Broad definition a challenge

The bill’s broad definition of “personal information,” Wilson says, could mean everything from information kept on file by human resource departments and managers (e.g., interview notes about prospective employees, performance appraisals, training evaluations and benefits records) to comments about an employee exchanged between two managers by e-mail. It might even apply to a conversation around the water-cooler about why someone is off sick.

Ontario’s draft law requires organizations to obtain an individual’s consent before they collect, use or disclose personal information. (It also covers information collected before the legislation comes into effect.) Express consent from the employee to collect and use types of information for a specific purpose is required except in a situation that falls under the definition of “implied consent.” Implied consent means the purpose of the information was reasonably obvious to the individual and it is reasonably obvious to expect that the individual would consent.

In almost every case, however, the information cannot be used for a purpose other than that for which it was originally collected. When express consent is required, the bill also requires that it be “informed” consent (defined in the draft legislation) and voluntary, i.e. consent cannot be obtained through deception or coercion.

This provision likely means, Wilson says, that employers will not be able to make consent a condition of employment. So, any attempt to get around the law by forcing present and prospective employees to sign a “blanket” consent — giving the employer a carte blanche to collect and use personal information as it deems fit — probably won’t stand up in court.

More work for employers

Ontario’s proposed law would also require employers to:

retain and disclose to the employee, on request, detailed records about personal information disclosures to third parties (e.g. information about employee claims to benefit providers);

appoint staff who would be responsible for ensuring compliance with the Act;

prepare a written privacy policy and make it available to employees. The policy will have to include information about the organization’s employee information management practices, how employees can access their personal information and how they can make a complaint to the provincial privacy commissioner.

Other provinces have indicated they intend to bring in their own legislation that will meet the “substantially similar to PIPEDA test.” For example, British Columbia released a consultation paper on private-sector privacy legislation earlier this year. Some smaller provinces and territories are expected to just let the federal legislation take effect in their jurisdictions come January 1, 2004.
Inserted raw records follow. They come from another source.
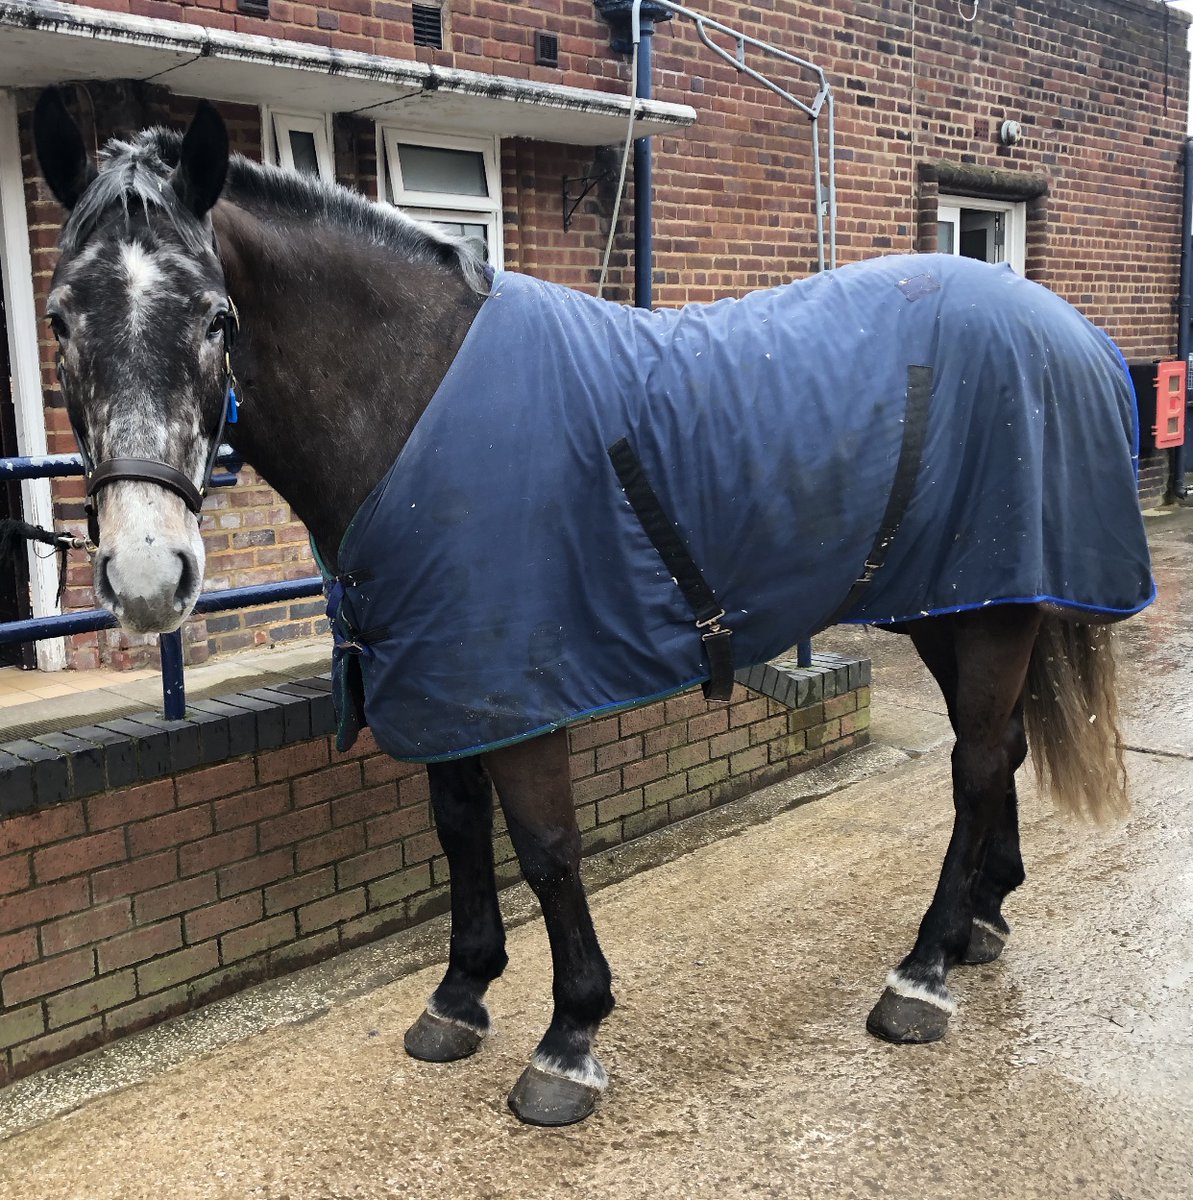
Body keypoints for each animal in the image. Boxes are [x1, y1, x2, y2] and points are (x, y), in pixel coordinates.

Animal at [31, 92, 1153, 1127]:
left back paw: (920, 974)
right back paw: (980, 923)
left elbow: (546, 849)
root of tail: (1065, 327)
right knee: (997, 751)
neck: (414, 403)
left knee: (973, 766)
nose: (146, 573)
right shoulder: (438, 677)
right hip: (956, 604)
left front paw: (567, 1038)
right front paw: (459, 996)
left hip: (989, 612)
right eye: (59, 319)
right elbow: (457, 828)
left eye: (216, 317)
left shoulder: (512, 684)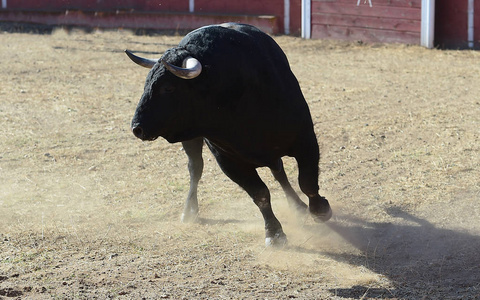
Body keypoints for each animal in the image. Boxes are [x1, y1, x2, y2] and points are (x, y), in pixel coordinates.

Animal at [125, 22, 332, 245]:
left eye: (168, 87)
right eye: (147, 83)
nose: (137, 127)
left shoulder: (305, 140)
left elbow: (307, 182)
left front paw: (321, 209)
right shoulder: (228, 160)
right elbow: (260, 194)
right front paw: (274, 233)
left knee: (279, 172)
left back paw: (298, 206)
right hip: (192, 140)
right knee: (195, 168)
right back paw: (189, 211)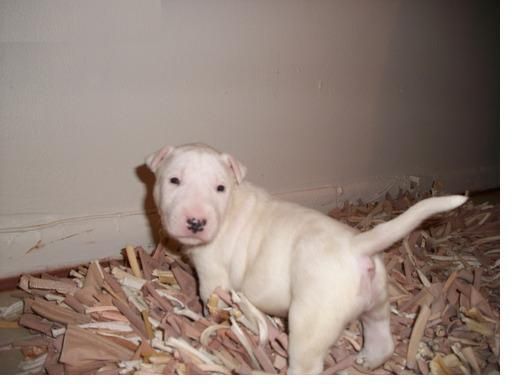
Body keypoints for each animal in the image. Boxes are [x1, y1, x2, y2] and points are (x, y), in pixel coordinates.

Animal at [145, 142, 468, 374]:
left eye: (220, 187)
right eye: (174, 180)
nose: (195, 222)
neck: (231, 204)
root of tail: (356, 246)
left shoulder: (212, 273)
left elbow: (211, 299)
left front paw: (205, 318)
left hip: (310, 321)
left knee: (308, 364)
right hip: (376, 303)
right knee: (381, 337)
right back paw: (367, 360)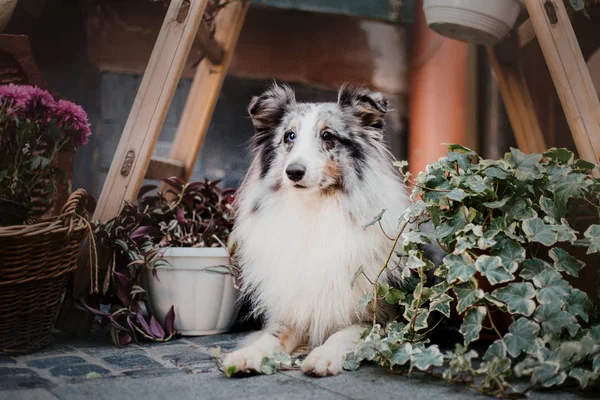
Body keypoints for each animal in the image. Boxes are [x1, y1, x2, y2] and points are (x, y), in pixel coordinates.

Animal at [223, 83, 410, 376]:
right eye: (289, 136)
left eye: (327, 135)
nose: (294, 171)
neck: (315, 208)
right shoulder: (294, 311)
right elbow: (271, 336)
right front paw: (246, 355)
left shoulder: (380, 318)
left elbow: (345, 333)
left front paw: (323, 356)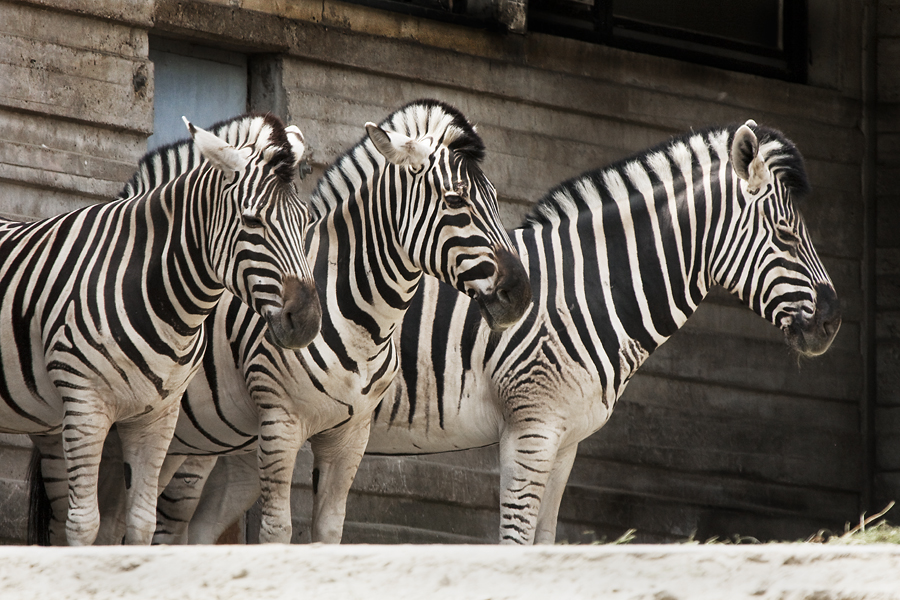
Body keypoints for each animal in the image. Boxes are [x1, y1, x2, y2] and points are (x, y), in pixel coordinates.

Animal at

In Ontario, a spokesperson for the Ministry of Consumer and Business Services said submissions from industry associations, privacy proponents and others were currently being studied and a revised draft is expected this fall, once the government reconvenes after its summer recess. Under former Premier Mike Harris, the government had vowed to see the legislation proclaimed by the end of 2002, but it’s not known whether new Premier Ernie Eves will see it as the same kind of priority.

Shelley Boyes is a freelance writer in Toronto.